Over the past five years, rents at shopping centers have nearly doubled, and that has had obvious effects on property values.

The cost for office space in prime areas of downtown San Francisco has risen to $250 a square foot. That computes to $10 million an acre. In 1970, the price ranged between $125 and $150, or $5.5 million an acre.

The cost of land affects nearly everyone. The California Real Estate Association estimates that more than 60 percent of "households" in California-that includes single adults-own or pay mortgages on the homes in which they live. And, of course, rents reflect land costs.

Question No. 3. You have apparently seen many farm families forced off of the land in your community. How big a part has corporate pressure played? Is it the most important factor in the Firebaugh area in forcing people off of the land?

Answer. The corporate pressure is responsible for depressing prices, making markets unavailable, and paying excessive rental prices. It is also inflating land values beyond the ability of land to service debt load and pay for itself and provide a living for the family. It is the single most important factor in the disappearance of the independent family farmer in this area.

Question No. 4. You say you farm close to a huge corporate operation. Do you see evidence of abuses to the land and environment?

Answer. The corporate management practices completely wipe out all natural habitat for wildlife and void the land of trees and water courses for the enjoyment of people.

Question No. 5. There is much evidence of the decaying effect the corporate farm has on the independent businesses of a town. Have you noted a decaying business environment in your community linked to the growth of corporate farming?

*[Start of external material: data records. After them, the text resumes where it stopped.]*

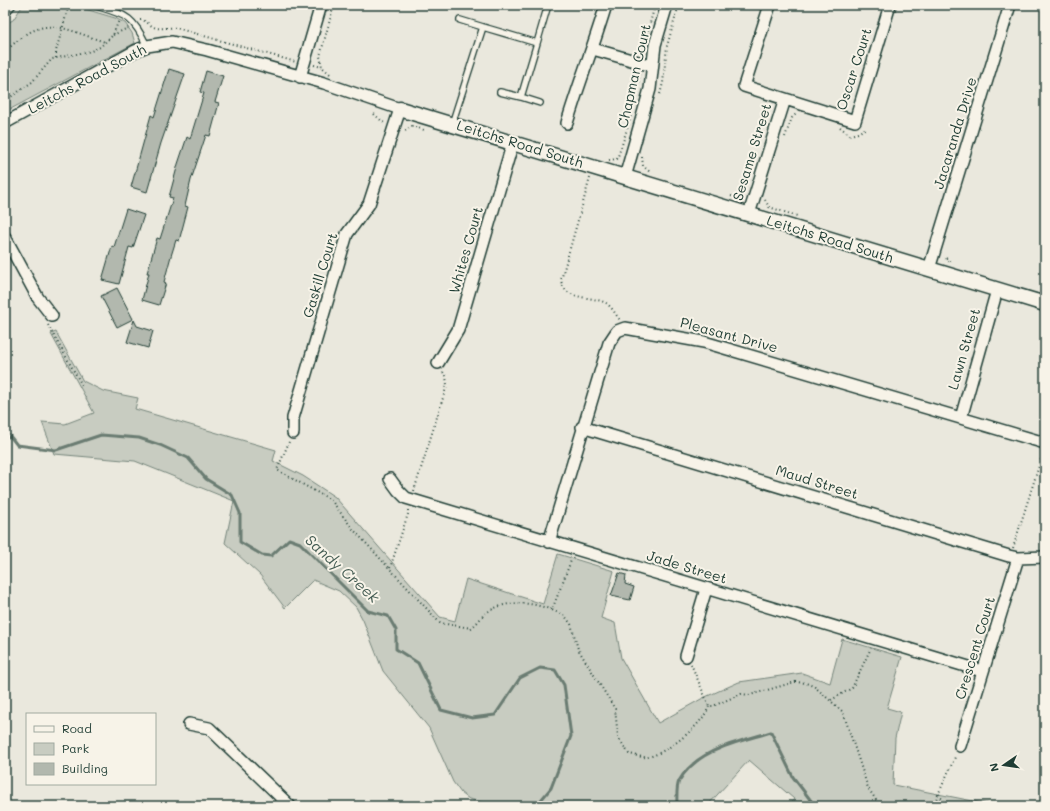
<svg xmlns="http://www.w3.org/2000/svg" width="1050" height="811" font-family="Mali,sans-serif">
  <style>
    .green { fill: #c8ccc1; stroke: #74847a }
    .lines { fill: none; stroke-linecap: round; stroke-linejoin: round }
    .stream { stroke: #6a7c72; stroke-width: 3 }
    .building { fill: #b2b8ae; stroke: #1f3d34 }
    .service-casing { stroke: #1f3d34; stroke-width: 8 }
    .minor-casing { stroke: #1f3d34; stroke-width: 14 }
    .tertiary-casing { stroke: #1f3d34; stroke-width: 17 }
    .path { stroke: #1f3d34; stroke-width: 2; stroke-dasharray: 1 3; stroke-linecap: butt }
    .service { stroke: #f7f3e8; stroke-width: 5.5 }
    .minor { stroke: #f7f3e8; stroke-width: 11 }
    .tertiary { stroke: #f7f3e8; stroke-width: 14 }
    .labels { text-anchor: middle; stroke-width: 4; stroke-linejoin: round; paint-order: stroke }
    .street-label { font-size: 14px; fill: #1f3d34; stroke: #f7f3e8 }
    .water-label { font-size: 15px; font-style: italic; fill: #445c53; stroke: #f7f3e8 }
  </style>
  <rect width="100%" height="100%" fill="#eae8dd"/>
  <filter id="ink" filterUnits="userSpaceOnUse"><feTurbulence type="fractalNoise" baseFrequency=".025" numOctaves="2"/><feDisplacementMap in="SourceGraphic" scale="8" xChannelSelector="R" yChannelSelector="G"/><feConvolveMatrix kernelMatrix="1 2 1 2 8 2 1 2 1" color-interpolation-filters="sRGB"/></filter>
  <g filter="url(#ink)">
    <path class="green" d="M23,5H72L115,18L125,23L132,33L135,43L5,112V24L13,20Z
      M56,332L83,381L103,391L138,398L135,409L276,450L273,461L303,476L335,497L440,617L455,621L466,579L543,604L558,554L614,571L601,618L615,623L621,658L658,723L703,698L739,682L802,673L830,683L842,639L902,657L887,708L901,712L895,738L893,785L988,804V806H788L794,799L749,760L707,806H491L489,804L469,799L461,793L453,782L429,728L383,671L363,620L356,607L339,591L313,580L285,608L260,575L225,543L234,501L135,461L54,454L42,422L65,424L94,413L51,334Z"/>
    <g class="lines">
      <path class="stream" d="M5,438L10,436L17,445L56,450L101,435L139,438L160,445L188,458L206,479L232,495L240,513V542L262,555L271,556L289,539L300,543L368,611L388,616L396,630V649L418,663L441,710L472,718L495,715L520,678L540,668L555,670L564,685L571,736L551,788L536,806
        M677,806C677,799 676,787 679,781C697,749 739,742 771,732L793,777L815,806"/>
    </g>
    <path class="building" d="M169,69L185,74L161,143L147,192L131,187L151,115L154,117Z
      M206,71L223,76L215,102L219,103L210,136L206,135L191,180L185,206L188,207L179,241L176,240L171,256L164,282L166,283L159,305L142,300L149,273H147L157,238L160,239L173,198L169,197L178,164L187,137L190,139L204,93L200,92Z
      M126,209L144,215L133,248L129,247L119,284L102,280L112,246L114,247Z
      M117,288L133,319L117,327L101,296Z
      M134,320L137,326L153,331L148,348L127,342Z
      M619,573L626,575L625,584L634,587L630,600L611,596Z"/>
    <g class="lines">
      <defs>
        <path id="service" d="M93,5C125,15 132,14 147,46
          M5,14L13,5
          M483,27L537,43L521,97L500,92
          M537,43L548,5
          M521,97L540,103
          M452,124L483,27L460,20"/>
        <path id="minor" d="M770,5L744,86L855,121L890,5
          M593,49L652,66
          M300,77L321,5
          M5,123L135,51L147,46L172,42L207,50L324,83L400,109L369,204L347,234L293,418V433
          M567,123C579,83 594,45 606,5
          M625,177L650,89L655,45L667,5
          M749,214L785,99
          M5,237L38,298L52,316
          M929,269L1010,5
          M438,363L458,330L513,142
          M961,418L997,290
          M582,427L1009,556L1018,558L1045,557
          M390,479L398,490L406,498L982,671
          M549,542L609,343L617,331L625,328L704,342L1045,443
          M686,656L706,589
          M189,724L209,728L290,806
          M960,746L1018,558"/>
        <path id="tertiary" d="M400,109L1045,304"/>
      </defs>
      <use href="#service" class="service-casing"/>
      <use href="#minor" class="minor-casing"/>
      <use href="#tertiary" class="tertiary-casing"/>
      <path class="path" d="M140,20C147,20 150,27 157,28C163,29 170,27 176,28L296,62
        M647,34L655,5
        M113,35L128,28
        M5,52C44,13 58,27 105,42
        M56,58V51L69,5
        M314,65L322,67
        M330,74L322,67L320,56L334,5
        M660,94L663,83L667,46L679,5
        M5,101L32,82L52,59L91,51L100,47L113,35L119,20
        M374,114L385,124
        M840,127L850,135L858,133L866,128
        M405,131L412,126L424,130
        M785,137L792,118L797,113
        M642,157L643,166L650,172
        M609,160L617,159C627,131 636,102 640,72
        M590,178L561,280C564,301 590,295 606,303C611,306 616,315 620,320
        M731,196L738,198L744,197
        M765,200L769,207L797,216
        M946,258L951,263
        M48,325L83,387
        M289,442L277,470L331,500L352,528L440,623L471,628C477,624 481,617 486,613C506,599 532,602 552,610
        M414,491L447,385L446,376L443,372
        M1013,548L1043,453
        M572,558L552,610L565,616L571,624L578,649L615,709L618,737L629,754C635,755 643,758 648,757C667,753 704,724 709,706
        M390,568L408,514V509
        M691,664L709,706H713L741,694L750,695L795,682L806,683L815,687L843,712L868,788L880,806
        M831,700L852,688L871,648
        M939,794L946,806
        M933,806L956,755"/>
      <use href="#service" class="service"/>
      <use href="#minor" class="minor"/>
      <use href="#tertiary" class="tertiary"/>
    </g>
  </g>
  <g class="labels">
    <g class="street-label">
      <text transform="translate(854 69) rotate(-72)" y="5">Oscar Court</text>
      <text transform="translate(634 76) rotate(-77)" y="5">Chapman Court</text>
      <text transform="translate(87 79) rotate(-28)" y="5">Leitchs Road South</text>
      <text transform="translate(955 133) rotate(-73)" y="5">Jacaranda Drive</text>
      <text transform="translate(520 144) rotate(17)" y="5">Leitchs Road South</text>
      <text transform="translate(752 152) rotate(-73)" y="5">Sesame Street</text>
      <text transform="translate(830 239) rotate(17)" y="5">Leitchs Road South</text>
      <text transform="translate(466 250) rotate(-74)" y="5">Whites Court</text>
      <text transform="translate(320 275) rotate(-73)" y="5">Gaskill Court</text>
      <text transform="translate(729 335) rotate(15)" y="5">Pleasant Drive</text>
      <text transform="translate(964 349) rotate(-74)" y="5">Lawn Street</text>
      <text transform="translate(817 482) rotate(17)" y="5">Maud Street</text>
      <text transform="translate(687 567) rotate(17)" y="5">Jade Street</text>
      <text transform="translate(975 648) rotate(-73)" y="5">Crescent Court</text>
    </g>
    <g class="water-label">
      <text transform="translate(342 569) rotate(42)" y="5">Sandy Creek</text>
    </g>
  </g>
  <rect width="1050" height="811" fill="none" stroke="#f7f3e8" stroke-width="20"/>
  <rect x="10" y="10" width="1030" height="791" fill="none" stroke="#1f3d34" stroke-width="1.5" filter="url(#ink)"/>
  <rect x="26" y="713" width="130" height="72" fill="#f7f3e8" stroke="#a1aaa0"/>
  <rect x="34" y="726" width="20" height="6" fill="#f7f3e8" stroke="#a1aaa0"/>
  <text x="62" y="733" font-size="12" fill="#1f3d34">Road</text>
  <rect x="34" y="743" width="20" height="12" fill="#c8ccc1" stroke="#a1aaa0"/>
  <text x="62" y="753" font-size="12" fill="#1f3d34">Park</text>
  <rect x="34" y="763" width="20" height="12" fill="#b2b8ae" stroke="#a1aaa0"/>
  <text x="62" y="773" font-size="12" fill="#1f3d34">Building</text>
  <g transform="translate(1004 765) rotate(257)" stroke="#f7f3e8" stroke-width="3" paint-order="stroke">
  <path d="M0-3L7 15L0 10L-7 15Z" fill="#1f3d34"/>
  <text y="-6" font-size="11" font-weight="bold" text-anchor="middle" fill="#1f3d34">N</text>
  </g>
</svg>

Answer. The small businesses of Firebaugh and many surrounding communities have been disappearing at a rate only comparable to the small farmer. It is just short of a complete disaster. In this time of energy crisis we are faced with prospects of having to drive 40-50 miles to buy our supplies from the chain stores and large dealerships that are only in the major cities such as Fresno and Madera. The small local businessman is fast becoming an extinct species.